▸ JOB ITEM
Transcribe the records below exactly, leaving out any pictures.

[Records from a dataset]

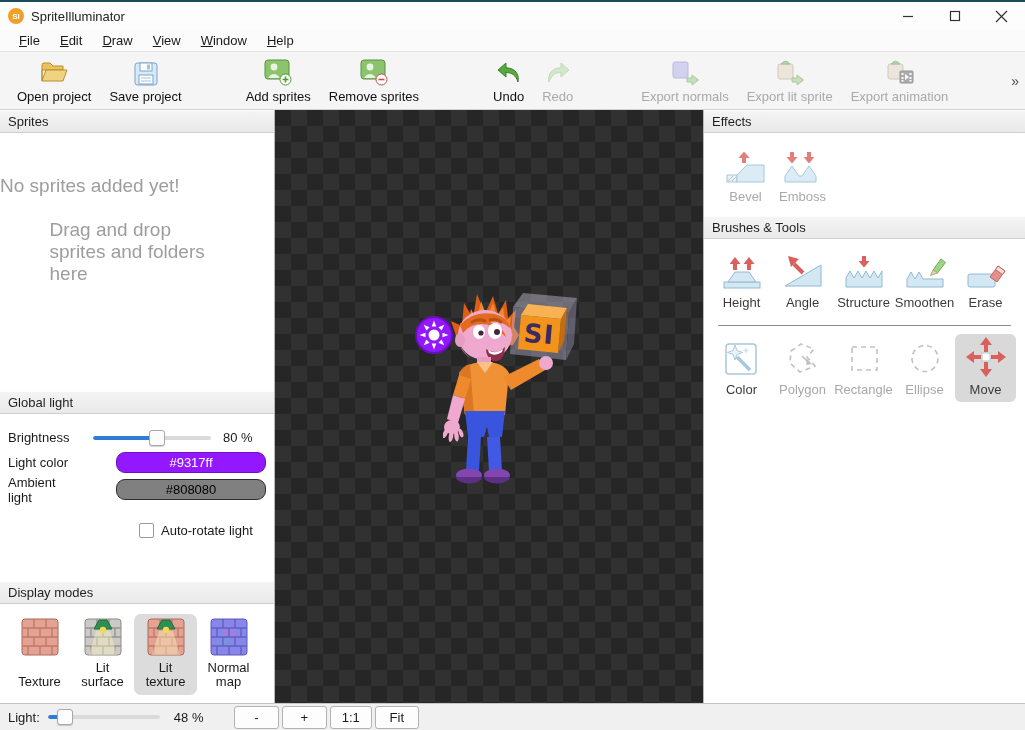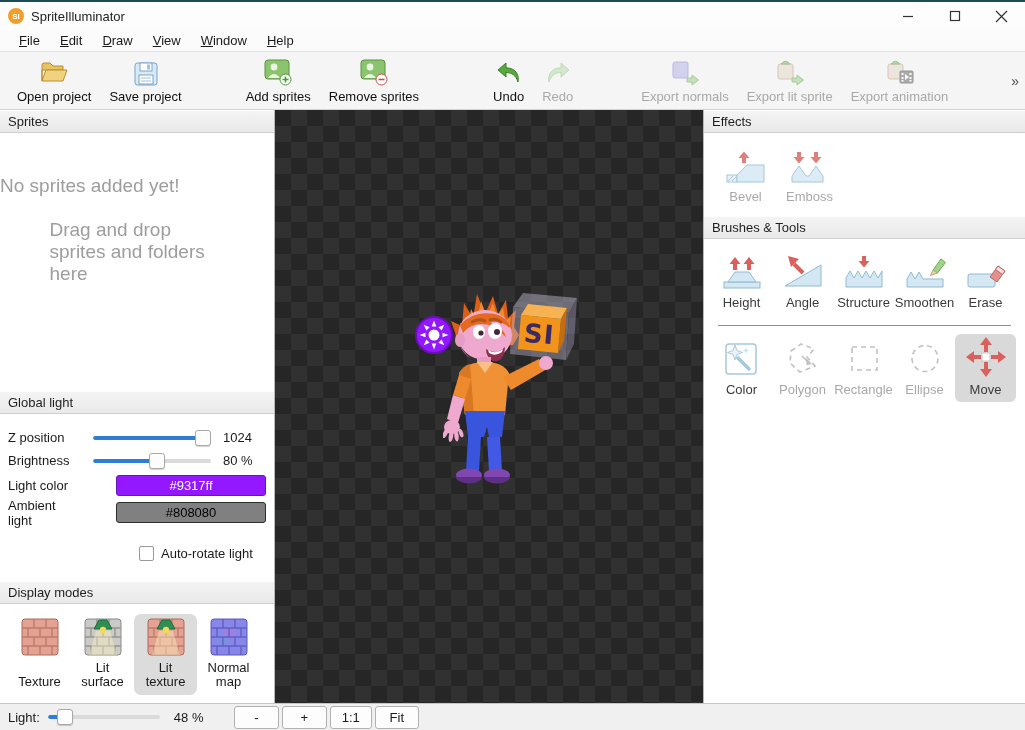--- a/index.html
+++ b/index.html
@@ -47,35 +47,35 @@
   
   .gl-content { padding:12px 8px 0 8px; height:167px; flex:none; }
   .gl-row { display:flex; align-items:center; height:23px; }
   .gl-label { width:85px; font-size:13px; }
   .slider { position:relative; width:118px; height:16px; }
   .slider-track { position:absolute; left:0; right:0; top:6px; height:4px; background:#dadada; border-radius:2px; overflow:hidden; }
   .slider-fill { height:100%; background:#2e7fd4; border-radius:2px; }
   .slider-handle { position:absolute; top:0; width:16px; height:16px; background:#fdfdfd; border:1px solid #a9a9a9; border-radius:3px; box-shadow:0 1px 1px rgba(0,0,0,.18); }
   .gl-value { margin-left:12px; font-size:13px; }
   .gl-color-row { display:flex; align-items:center; height:27px;gap:34px; }
-  .color-btn { width:172px; height:21px; border-radius:3px; display:flex; align-items:center; justify-content:center; font-size:13px; }
+  .color-btn { width:172px; height:21px; border-radius:9px; display:flex; align-items:center; justify-content:center; font-size:13px; }
   .color-btn.light { border:1px solid #6912c0; }
   .color-btn.ambient { border:1px solid #2e2e2e; }
   .checkbox-row { display:flex; align-items:center; margin:20px 0 8px 131px; }
   .checkbox { width:15px; height:15px; background:#fff; border:1px solid #999; border-radius:2px; flex:none; }
   .checkbox-label { margin-left:7px; font-size:13px; }
 
   
   .display-content { flex:1; padding:10px 4px 0 8px; display:flex; align-items:flex-start; }
   .dm-item { width:63px; padding:4px 1px 5px; display:flex; flex-direction:column; align-items:center; border-radius:7px; }
   .dm-item.selected { background:#dcdcdc; }
   .dm-label { margin-top:3px; font-size:13px; line-height:1.12; text-align:center; width:56px; height:31px; display:flex; align-items:flex-end; justify-content:center; }
 
   
-  .effects-row { display:flex; padding:8px 0 7px 13px; gap:7px; }
+  .effects-row { display:flex; padding:8px 0 7px 13px; }
   .tool-cell { width:57px; padding:5px 0 5px; display:flex; flex-direction:column; align-items:center; border-radius:6px; }
   .tool-cell .ticon { height:40px; display:flex; align-items:flex-end; justify-content:center; }
   .tool-label { font-size:13px; margin-top:3px; color:#3b3b3b; white-space:nowrap; }
   .tool-cell.disabled .tool-label { color:#a9a9a9; }
   .tool-cell.disabled .ticon { opacity:.8; }
   .tool-cell.selected { background:#d9d9d9; }
   .tools-row { display:flex; padding:8px 2px 0 7px; }
   .tools-row .tool-cell { width:61px; }
   .tools-divider { border-top:1px solid #8e8e8e; margin:10px 14px 0 14px; }
 
@@ -237,30 +237,20 @@
       </div>
       <div class="sprites-empty">
         <div class="empty-title">No sprites added yet!</div>
         <div class="empty-hint">Drag and drop sprites and folders here</div>
       </div>
 
       <div class="section-header">
         <span>Global light</span>
       </div>
       <div class="gl-content">
-        <div class="gl-row">
-          <span class="gl-label">Z position</span>
-          <div class="slider">
-            <div class="slider-track">
-                <div class="slider-fill" style="width: 100%;"></div>
-              </div>
-            <div class="slider-handle" style="left: calc(100% - 16px);"></div>
-          </div>
-          <span class="gl-value">1024</span>
-        </div>
         <div class="gl-row">
           <span class="gl-label">Brightness</span>
           <div class="slider">
             <div class="slider-track">
                 <div class="slider-fill" style="width: 55%;"></div>
               </div>
             <div class="slider-handle" style="left: calc(55% - 8.8px);"></div>
           </div>
           <span class="gl-value">80 %</span>
         </div>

▸ SOLVED EXERCISE
--- a/index.html
+++ b/index.html
@@ -47,35 +47,35 @@
   
   .gl-content { padding:12px 8px 0 8px; height:167px; flex:none; }
   .gl-row { display:flex; align-items:center; height:23px; }
   .gl-label { width:85px; font-size:13px; }
   .slider { position:relative; width:118px; height:16px; }
   .slider-track { position:absolute; left:0; right:0; top:6px; height:4px; background:#dadada; border-radius:2px; overflow:hidden; }
   .slider-fill { height:100%; background:#2e7fd4; border-radius:2px; }
   .slider-handle { position:absolute; top:0; width:16px; height:16px; background:#fdfdfd; border:1px solid #a9a9a9; border-radius:3px; box-shadow:0 1px 1px rgba(0,0,0,.18); }
   .gl-value { margin-left:12px; font-size:13px; }
   .gl-color-row { display:flex; align-items:center; height:27px;gap:34px; }
-  .color-btn { width:172px; height:21px; border-radius:3px; display:flex; align-items:center; justify-content:center; font-size:13px; }
+  .color-btn { width:172px; height:21px; border-radius:9px; display:flex; align-items:center; justify-content:center; font-size:13px; }
   .color-btn.light { border:1px solid #6912c0; }
   .color-btn.ambient { border:1px solid #2e2e2e; }
   .checkbox-row { display:flex; align-items:center; margin:20px 0 8px 131px; }
   .checkbox { width:15px; height:15px; background:#fff; border:1px solid #999; border-radius:2px; flex:none; }
   .checkbox-label { margin-left:7px; font-size:13px; }
 
   
   .display-content { flex:1; padding:10px 4px 0 8px; display:flex; align-items:flex-start; }
   .dm-item { width:63px; padding:4px 1px 5px; display:flex; flex-direction:column; align-items:center; border-radius:7px; }
   .dm-item.selected { background:#dcdcdc; }
   .dm-label { margin-top:3px; font-size:13px; line-height:1.12; text-align:center; width:56px; height:31px; display:flex; align-items:flex-end; justify-content:center; }
 
   
-  .effects-row { display:flex; padding:8px 0 7px 13px; gap:7px; }
+  .effects-row { display:flex; padding:8px 0 7px 13px; }
   .tool-cell { width:57px; padding:5px 0 5px; display:flex; flex-direction:column; align-items:center; border-radius:6px; }
   .tool-cell .ticon { height:40px; display:flex; align-items:flex-end; justify-content:center; }
   .tool-label { font-size:13px; margin-top:3px; color:#3b3b3b; white-space:nowrap; }
   .tool-cell.disabled .tool-label { color:#a9a9a9; }
   .tool-cell.disabled .ticon { opacity:.8; }
   .tool-cell.selected { background:#d9d9d9; }
   .tools-row { display:flex; padding:8px 2px 0 7px; }
   .tools-row .tool-cell { width:61px; }
   .tools-divider { border-top:1px solid #8e8e8e; margin:10px 14px 0 14px; }
 
@@ -237,30 +237,20 @@
       </div>
       <div class="sprites-empty">
         <div class="empty-title">No sprites added yet!</div>
         <div class="empty-hint">Drag and drop sprites and folders here</div>
       </div>
 
       <div class="section-header">
         <span>Global light</span>
       </div>
       <div class="gl-content">
-        <div class="gl-row">
-          <span class="gl-label">Z position</span>
-          <div class="slider">
-            <div class="slider-track">
-                <div class="slider-fill" style="width: 100%;"></div>
-              </div>
-            <div class="slider-handle" style="left: calc(100% - 16px);"></div>
-          </div>
-          <span class="gl-value">1024</span>
-        </div>
         <div class="gl-row">
           <span class="gl-label">Brightness</span>
           <div class="slider">
             <div class="slider-track">
                 <div class="slider-fill" style="width: 55%;"></div>
               </div>
             <div class="slider-handle" style="left: calc(55% - 8.8px);"></div>
           </div>
           <span class="gl-value">80 %</span>
         </div>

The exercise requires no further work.